━━ MATERIALE DI LAVORO ━━

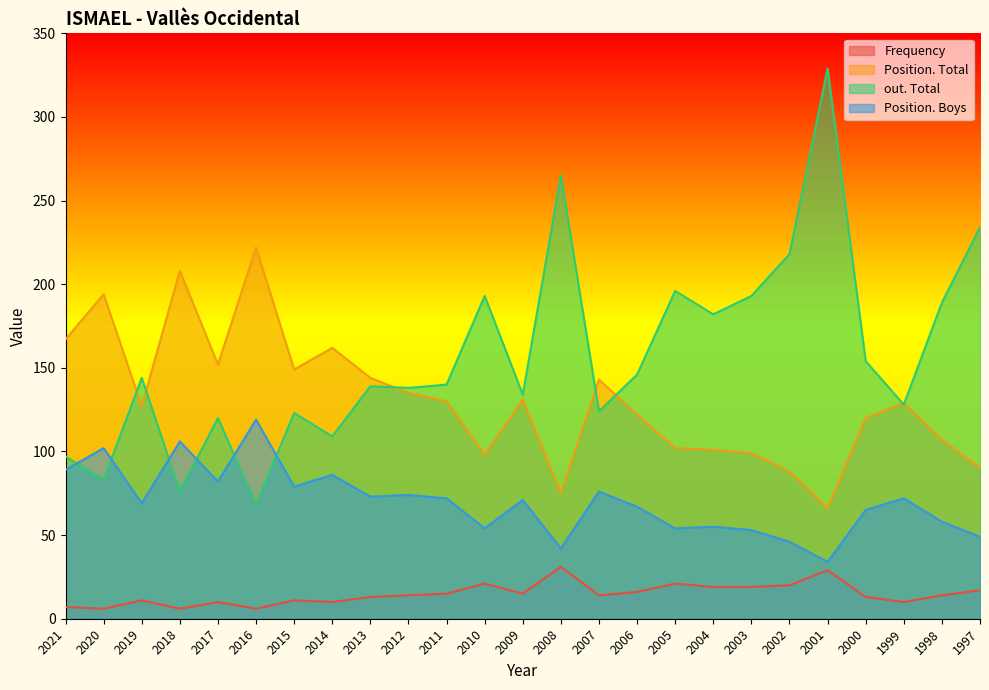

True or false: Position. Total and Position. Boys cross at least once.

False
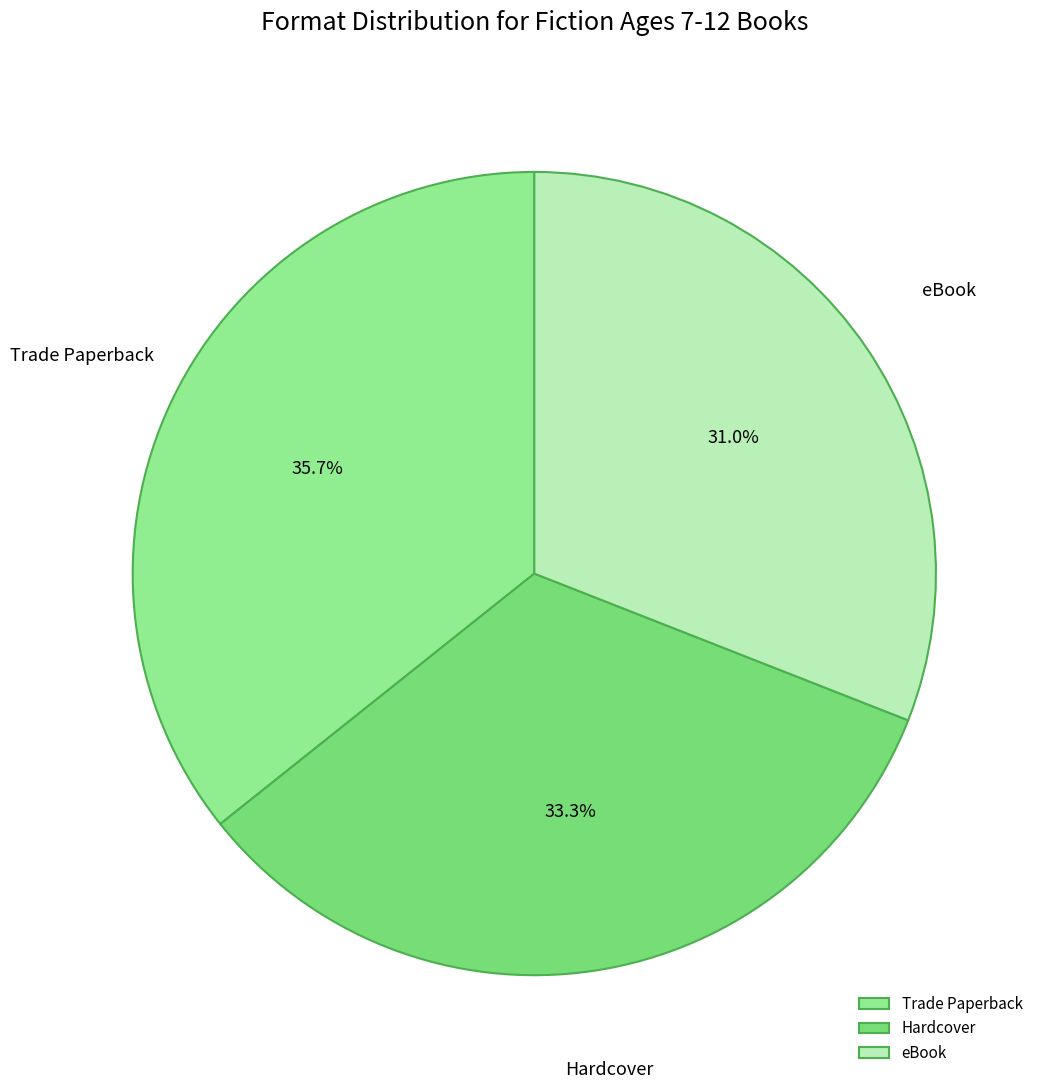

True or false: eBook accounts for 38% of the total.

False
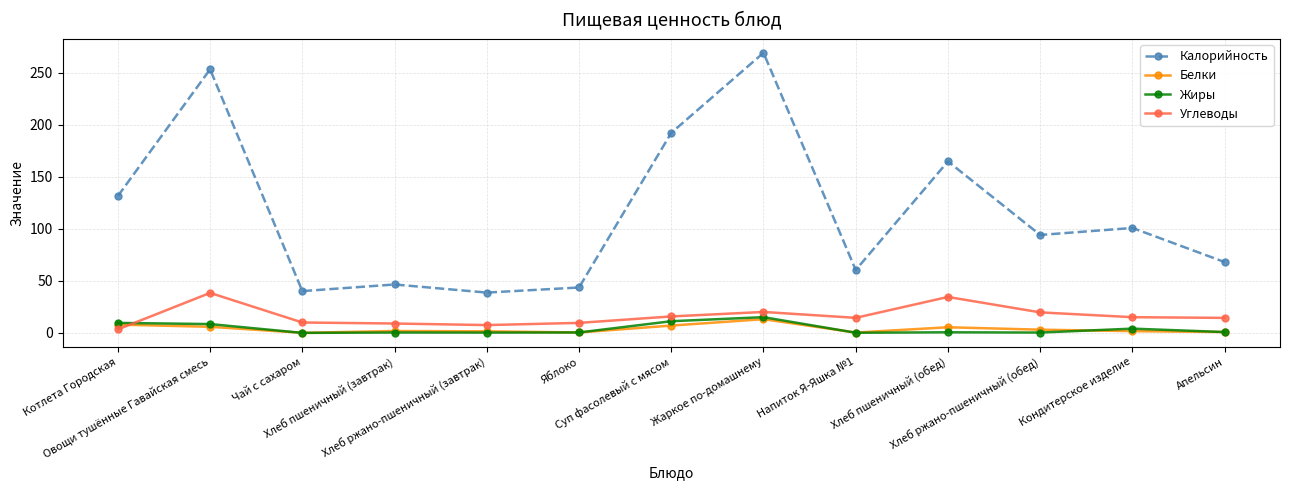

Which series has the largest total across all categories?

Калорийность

━━━

**CONSEGNA**
Ricopia senza modifiche le righe che vanno da quella contenente "True or false: eBook" fino alla fine delle voci, estremi inclusi. Ometti le immagini.

**SOLUZIONE**
True or false: eBook accounts for 38% of the total.

False

Which series has the largest total across all categories?

Калорийность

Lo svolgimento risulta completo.